Mimicking and in vitro validating chronic inflammation in human gingival fibroblasts

Abstract

Objective

The aim of this study was to identify and validate in vitro conditions that may mimic the translational, cytokine and chemokine profiles observed in human inflamed gingiva in vivo.

Design

Primary human gingiva fibroblast cells (HFIB-G) were cultured under serum starvation conditions (0 – 10 %), supplemented with increasing lipopolysaccharide (LPS) concentrations (0.1, 1, or 10 µg/ml) from two bacterial strains E. coli and P. gingivalis and 0.1, 1, or 10 ng/ml recombinant interleukin 1β (IL-1β), alone or in combinations.

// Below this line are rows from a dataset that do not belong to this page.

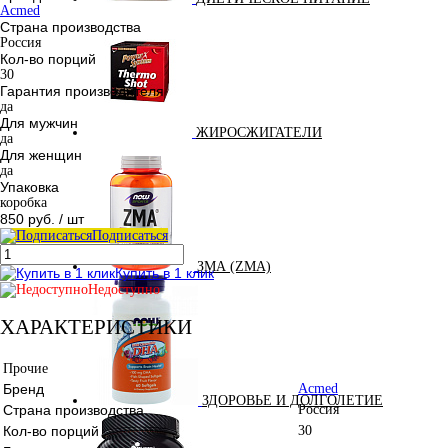
Acmed
Страна производства
Россия
Кол-во порций
30
Гарантия производителя
да
Для мужчин
ЖИРОСЖИГАТЕЛИ
да
Для женщин
да
Упаковка
коробка
850 руб.
/ шт
Подписаться
ЗМА (ZMA)
Купить в 1 клик
Недоступно
ХАРАКТЕРИСТИКИ
Прочие
Бренд
Acmed
ЗДОРОВЬЕ И ДОЛГОЛЕТИЕ
Страна производства
Россия
Кол-во порций
30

The levels of cytokines/chemokines were measured in the cell culture medium by Luminex, and gene expression was quantified by Affymetrix microarrays at 24, 48 and 72 h.

Results

Inflammation markers were not elevated after stimulation with P. gingivalis LPS, while E. coli LPS and IL-1β individually increased the secretion of interleukin 6 (IL-6) and monocyte chemoattractant protein-1 (MCP-1) to the cell culture medium. IL-1β administration also increased the secretion of several factors, including tumor necrosis factor (TNFα). However, the combination of 1 µg/ml E. coli LPS, 1 ng/ml IL-1β and serum starvation led to increased secretion of IL-6, TNFα, in addition to other factors found in inflamed tissue. Gene expression analyses revealed that this combination not only enhanced the expression interleukins/chemokines genes but also T helper cell signaling and matrix metalloproteinases.

Conclusion

Serum reduction in cell culture medium together with the administration of E. coli LPS and IL-1β resulted in gene expression and secreted cytokine/chemokine profiles similar to that found in vivo during chronic inflammation.